夢のつづき。
そんなインコとの想い出を頭に奈津子は穴を掘っていた。


インコの為に。


色々な想い出が頭の中をぐるぐると回り、奈津子は自分が泣いているのか泣いていないのかさえも解らなくなっていた。


穴を掘り、小さなインコの体を穴の中に沈め、そっと土をかけて埋めた。


全てを終えて奈津子はお墓の前で、もう一度泣いた。


泣きながら「今でありがとう。一緒に遊べてすごく楽しかったよ。」と思った。


その夜、仕事から帰った父親を玄関先まで出迎えに行った奈津子に父親は「ほら。」と言って小さな紙袋を手渡した。
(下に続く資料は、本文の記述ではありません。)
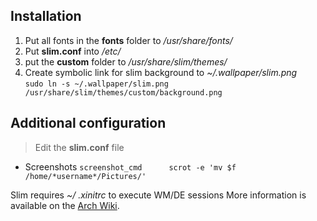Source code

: ## Installation
1. Put all fonts in the **fonts** folder to */usr/share/fonts/*
2. Put **slim.conf** into */etc/*
3. put the **custom** folder to */usr/share/slim/themes/*
4. Create symbolic link for slim background to *~/.wallpaper/slim.png* \
   `sudo ln -s ~/.wallpaper/slim.png /usr/share/slim/themes/custom/background.png`

## Additional configuration
> Edit the **slim.conf** file
- Screenshots
  `screenshot_cmd      scrot -e 'mv $f /home/*username*/Pictures/'`
  
Slim requires *~/ .xinitrc* to execute WM/DE sessions
More information is available on the [Arch Wiki](https://wiki.archlinux.org/index.php/SLiM).
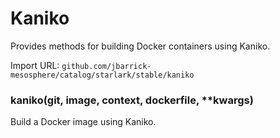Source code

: 
# Kaniko

Provides methods for building Docker containers using Kaniko.

Import URL: `github.com/jbarrick-mesosphere/catalog/starlark/stable/kaniko`

### kaniko(git, image, context, dockerfile, **kwargs)


Build a Docker image using Kaniko.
紙袋を開くと中には生まれたばかりと思われるインコが入っていた。


「お前のインコ、猫に喰われたんだろ?新しいインコを買ってきてやったぞ。」と父親は笑顔で言った。


その笑顔は時々買ってきてくれるケーキを手渡してくれる父親のそれと一緒だった。


奈津子は知っていた。


父親がケーキを買ってくるのは、父親自身が奈津子の喜ぶ姿を見たいからだ…と言うことを。


そして、それは今回も同じだということも奈津子は子どもながらに悟った。


「お父さん、ありがとう!」と奈津子は笑顔で言った。


父親は娘が喜んだと認識し、満足そうに奈津子の頭をなで「大切にするんだぞ。」と言った。


少しも嬉しくないのに笑顔が作れるということを、このとき奈津子は知った。